Исторический город
Почти все сибирские города, — более отдаленные, и не столь отдаленные, — отражают в себе историю русской политической ссылки. В них видна она, «как прибрежные деревья в зеркальной воде прудов». Таким был и этот «исторический город» — Ялуторовск Тобольской губернии.
Когда я въезжал в него, в мае 1906 года, то видел перед собой на равнине, среди березовых рощ и болот, ровное пространство с версту в длину и с полверсты в ширину, заостренное трехоконными, серыми, бревенчатыми домиками. Они стояли по краям трех широких, пустынных улиц, из которых состоял весь этот, так называемый, город. В середине красовалось роскошное, по Ялуторовску[358]
, здание полиции, раскрашенное по фантазии местного исправника под национальный флаг: корпус был белый, крыша красная, каланча синяя. Невдалеке от полиции стояли два-три частных дома с железными крышами. На площади тянулись в два ряда запертые обычно торговые помещения, еще больше увеличивая крайнюю скуку ялуторовского пейзажа.Совершенно неожиданно его оживляло стоявшее на краю грандиозное по этому городу, четырехэтажное каменное белое здание, уютно окаймленное березовой рощей. Это была большая пересыльная тюрьма на Великом сибирском тракте с конца девяностых годов прошлого века, когда была открыта Сибирская железная дорога.

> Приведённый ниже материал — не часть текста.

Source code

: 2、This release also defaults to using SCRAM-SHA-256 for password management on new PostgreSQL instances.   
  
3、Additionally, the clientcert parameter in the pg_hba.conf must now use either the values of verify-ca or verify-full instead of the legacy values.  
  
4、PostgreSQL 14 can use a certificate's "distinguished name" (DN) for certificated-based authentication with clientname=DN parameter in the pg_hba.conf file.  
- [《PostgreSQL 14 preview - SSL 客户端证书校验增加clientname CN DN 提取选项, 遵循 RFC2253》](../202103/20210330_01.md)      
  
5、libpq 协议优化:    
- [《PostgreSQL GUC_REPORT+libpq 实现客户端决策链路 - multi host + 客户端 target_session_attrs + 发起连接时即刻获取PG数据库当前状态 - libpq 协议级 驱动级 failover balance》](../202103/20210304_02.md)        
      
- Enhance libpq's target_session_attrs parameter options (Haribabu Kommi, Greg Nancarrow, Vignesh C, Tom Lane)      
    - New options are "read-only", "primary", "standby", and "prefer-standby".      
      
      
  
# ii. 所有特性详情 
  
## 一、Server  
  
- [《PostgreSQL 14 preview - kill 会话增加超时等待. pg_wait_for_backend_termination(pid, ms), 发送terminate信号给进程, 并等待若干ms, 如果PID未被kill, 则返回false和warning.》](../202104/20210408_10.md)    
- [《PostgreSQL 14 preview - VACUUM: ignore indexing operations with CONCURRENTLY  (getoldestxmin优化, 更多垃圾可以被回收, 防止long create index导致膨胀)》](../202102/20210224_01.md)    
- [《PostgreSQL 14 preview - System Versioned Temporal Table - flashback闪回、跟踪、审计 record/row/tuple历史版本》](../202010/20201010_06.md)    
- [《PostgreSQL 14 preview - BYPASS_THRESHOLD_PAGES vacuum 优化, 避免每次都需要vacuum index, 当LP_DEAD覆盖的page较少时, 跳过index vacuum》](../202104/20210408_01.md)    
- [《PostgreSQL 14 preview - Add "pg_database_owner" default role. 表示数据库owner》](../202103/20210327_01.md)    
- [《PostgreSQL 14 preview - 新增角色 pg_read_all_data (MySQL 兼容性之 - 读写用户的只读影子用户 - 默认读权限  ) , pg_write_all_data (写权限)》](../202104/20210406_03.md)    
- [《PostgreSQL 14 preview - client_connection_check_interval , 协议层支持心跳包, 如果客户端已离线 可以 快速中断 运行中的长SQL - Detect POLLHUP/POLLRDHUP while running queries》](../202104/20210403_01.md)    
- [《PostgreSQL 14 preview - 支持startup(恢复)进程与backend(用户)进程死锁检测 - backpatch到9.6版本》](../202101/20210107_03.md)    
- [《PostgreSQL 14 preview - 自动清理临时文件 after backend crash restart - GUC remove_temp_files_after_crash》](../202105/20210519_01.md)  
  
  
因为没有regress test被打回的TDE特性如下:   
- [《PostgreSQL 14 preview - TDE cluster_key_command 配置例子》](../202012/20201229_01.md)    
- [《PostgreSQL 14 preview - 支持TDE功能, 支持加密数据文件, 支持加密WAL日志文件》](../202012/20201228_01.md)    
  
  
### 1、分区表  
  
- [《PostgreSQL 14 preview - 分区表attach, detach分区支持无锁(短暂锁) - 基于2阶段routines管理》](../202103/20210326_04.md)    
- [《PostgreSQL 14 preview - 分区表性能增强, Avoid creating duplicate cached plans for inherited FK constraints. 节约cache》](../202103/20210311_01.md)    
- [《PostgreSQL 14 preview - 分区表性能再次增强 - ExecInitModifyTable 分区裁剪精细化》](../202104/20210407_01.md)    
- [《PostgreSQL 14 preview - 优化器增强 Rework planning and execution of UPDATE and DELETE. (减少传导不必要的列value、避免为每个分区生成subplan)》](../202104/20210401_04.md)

Первое впечатление от этого города я получил совсем безнадежное. Ямщик, должно быть, заметил тоску на моем лице, отраженную от этого знаменитого пейзажа, и еще сгустил настроение совершенно презрительным отношением к моему месту жительства.
— В этом городе, — сказал он, — коров больше, чем людей, — и показал на широкую паскотину, где бродило стадо.
Затем он ткнул кнутом какую-то каменную руину (развалину) с колоннами и сказал:
— Это городская больница.
Больница эта была построена, как я потом узнал, еще в 1808 году каким-то купцом-благотворителем, подарена им городу и с тех пор, кажется, ни разу не ремонтировалась, хотя действительно числилась городской больницей с соответственным штатом и окладами жалованья, ежемесячно отпускавшегося по установленным ведомостям.
Когда ямщик подвез меня к «заезжему дому», то мне казалось, что в этом «городе» никогда не было ничего живого, что от века ни одно событие, бывшее в России, ничем не задевало этого глухого места.
Только накануне я был освобожден из Тюменской тюрьмы, где у нас политиков, скопившихся в количестве около 400 человек, шли непрерывные митинги и борьба с начальством. Перед тюрьмой с октября по декабрь 1905 года мы пережили дни «свободы» с их непрерывными демонстрациями, с октябрьскими погромами и декабрьской стрельбой на улице.
Когда я вошел в комнату с красными геранями в окнах, душную и тесную, мне казалось, что здесь нечем дышать, нечем поддерживать привычное биение жизни. Но, как я скоро узнал, это было ошибочно.
Действительно, сам Ялуторовск никогда не переживал никаких политических и общественных движений. В нем и тогда было всего 2000 жителей, 4000 коров, человек 40, или сколько положено по штату, уездных чиновников и некоторое количество уголовных ссыльных и их потомков, обслуживавших ялуторовское чиновничество. Жило здесь еще несколько купеческих семейств, которые и вели торговые операции с крестьянами всего уезда. Вот и весь город.
Но зато после каждого широкого порыва к свободе в России, Ялуторовск непременно приобщался к истории революции, принимая в свои недра часть ее жертв. И под крышами его трехоконных серых домишек в долгие годы ссылки глохло немало буйных сердец.